Natomiast usytuowanie korzeni pivotalnej intrygi „Półmistrza” w szpiegowskiej aferze rotmistrza Sosnowskiego jest dowodem przenikliwej pomysłowości (choć nie innowacyjności) Mariusza Czubaja. Jerzy Sosnowski był przez lata najefektywniejszym, najbardziej błyskotliwym agentem polskiego wywiadu w Niemczech. No, ale wpadł – na skutek pewnej takiej szwoleżerskiej niefrasobliwości w doborze i ochronie własnych źródeł. Po skazaniu w Rzeszy został wymieniony na zatrzymanych Polsce szpiegów niemieckich. Ale w kraju – miast awansów, orderów i posady analityka na kierunku niemieckim czekał go… proces o zdradę i szpiegostwo na rzecz Niemiec. To rezultat konfliktu personalnego, kompetencyjnego i prestiżowego w łonie tzw. Dwójki. Toczyły go od lat dwa referaty – „Wschód” i „Zachód”. Nie był to spór merytoryczny, gdyż nie miały one żadnej wspólnej płaszczyzny działania – chodziło tylko o ambicje. Referat „Zachód” miał rzutkie dowództwo, dobrze ulokowanych agentów i znaczne osiągnięcia (aczkolwiek seryjnie lekceważone przez centralę w Pałacu Saskim); Referat „Wschód” przeciwnie: był negatywnym „bohaterem” wielkiej afery dezinformacyjnej NKWD (tzw. MOCR-Trust), a pierwsze skrzypce w nim grali dwaj nieudacznicy, maniakalni kretyni i zawistnicy – kapitan Niezbrzycki i major Nowiński. Ci dwaj przekonali dowództwo, że wielkie sukcesy agentów „Zachodu” to sprawa podejrzana, śmierdząca zdradą zgoła. Major Henryk Żychoń, szef tego referatu, nie miał dość sił i sojuszników, by zablokować knowania tamtych dwóch. Stąd proces Sosnowskiego i niesprawiedliwy wyrok…
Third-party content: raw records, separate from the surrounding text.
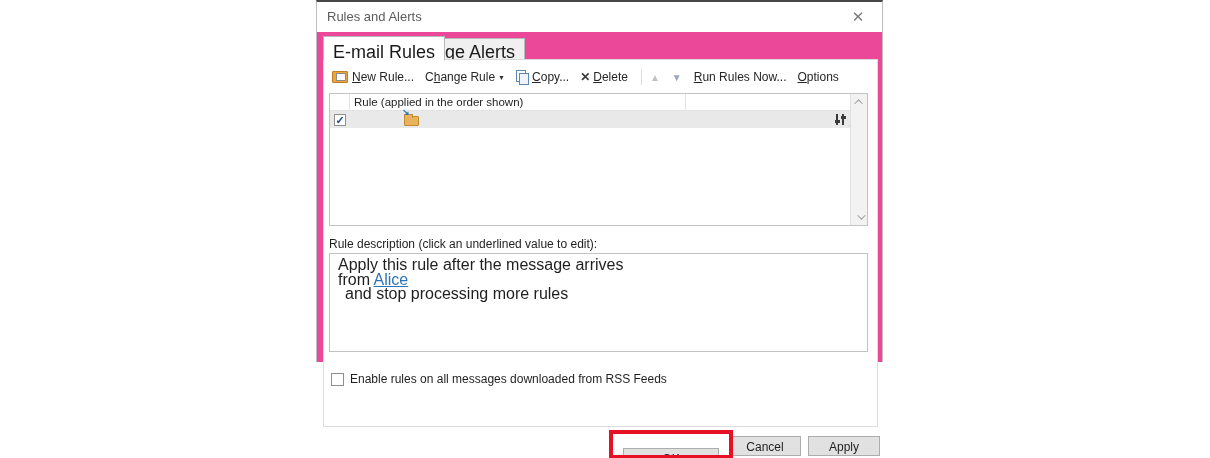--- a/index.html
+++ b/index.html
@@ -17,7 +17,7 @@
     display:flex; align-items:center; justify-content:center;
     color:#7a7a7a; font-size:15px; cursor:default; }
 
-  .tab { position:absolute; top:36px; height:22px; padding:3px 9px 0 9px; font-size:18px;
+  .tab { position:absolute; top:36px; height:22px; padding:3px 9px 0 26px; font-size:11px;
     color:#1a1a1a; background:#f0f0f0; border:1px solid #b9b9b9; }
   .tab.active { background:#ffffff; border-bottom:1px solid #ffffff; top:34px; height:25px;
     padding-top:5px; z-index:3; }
Odór debilizmu, paranoi i niekompetencji, który od lat toczył najwyższe kręgi dowódcze wywiadu i kontrwywiadu wojskowego II Rzeczypospolitej, zmaterializował się nader złowrogo w fakcie porzucenia podczas wrześniowej ucieczki w tzw. Forcie Legionów warszawskiej cytadeli kompletnego archiwum obu tych służb. Jaka to był gratka dla Abwehry – wspominać nawet nie wypada…
Ale na razie mamy rok 1939 – Abramowski zostaje wysłany w rejs transatlantykiem GAL-u, by przejąć materiały oferowane na sprzedaż przez agenta (może niemieckiego, może radzieckiego…), dotyczące jakiegoś ważnego odprysku afery Sosnowskiego. Jako dźwignię nacisku dwójkarz wykorzystał możliwość zwolnienia brata naszego detektywa, skazanego w procesie rotmistrza Sosnowskiego; Abramowski odmówić nie mógł i musiał dołożyć należytej staranności… Ten fabularny pomysł Czubaja zasługuje na uznanie, aczkolwiek jakoś zaskakująco oryginalny nie jest. Na pewno ma potencjał na dobry thriller – i to jest temat osobnego opowiadania, jeśli ktokolwiek kiedykolwiek zechce podjąć leżące odłogiem wyzwanie…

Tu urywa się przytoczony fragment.